■ Task statement ■
Repeat only these lines, exactly: the first line of the data, the line containing "10230 10240 10030", and every line between them. Pictures stay out.

[Stored dataset items]
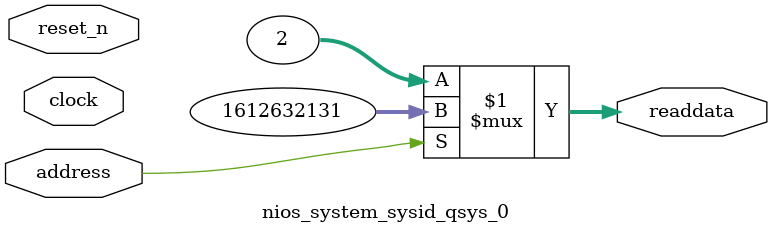
<source format=v>



// synthesis translate_off
`timescale 1ns / 1ps
// synthesis translate_on

// turn off superfluous verilog processor warnings 
// altera message_level Level1 
// altera message_off 10034 10035 10036 10037 10230 10240 10030 

module nios_system_sysid_qsys_0 (
               // inputs:
                address,
                clock,
                reset_n,

               // outputs:
                readdata
             )
;

  output  [ 31: 0] readdata;
  input            address;
  input            clock;
  input            reset_n;

  wire    [ 31: 0] readdata;
  //control_slave, which is an e_avalon_slave
  assign readdata = address ? 1612632131 : 2;

endmodule



</source>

■ Response to the exercise ■
<source format=v>



// synthesis translate_off
`timescale 1ns / 1ps
// synthesis translate_on

// turn off superfluous verilog processor warnings 
// altera message_level Level1 
// altera message_off 10034 10035 10036 10037 10230 10240 10030 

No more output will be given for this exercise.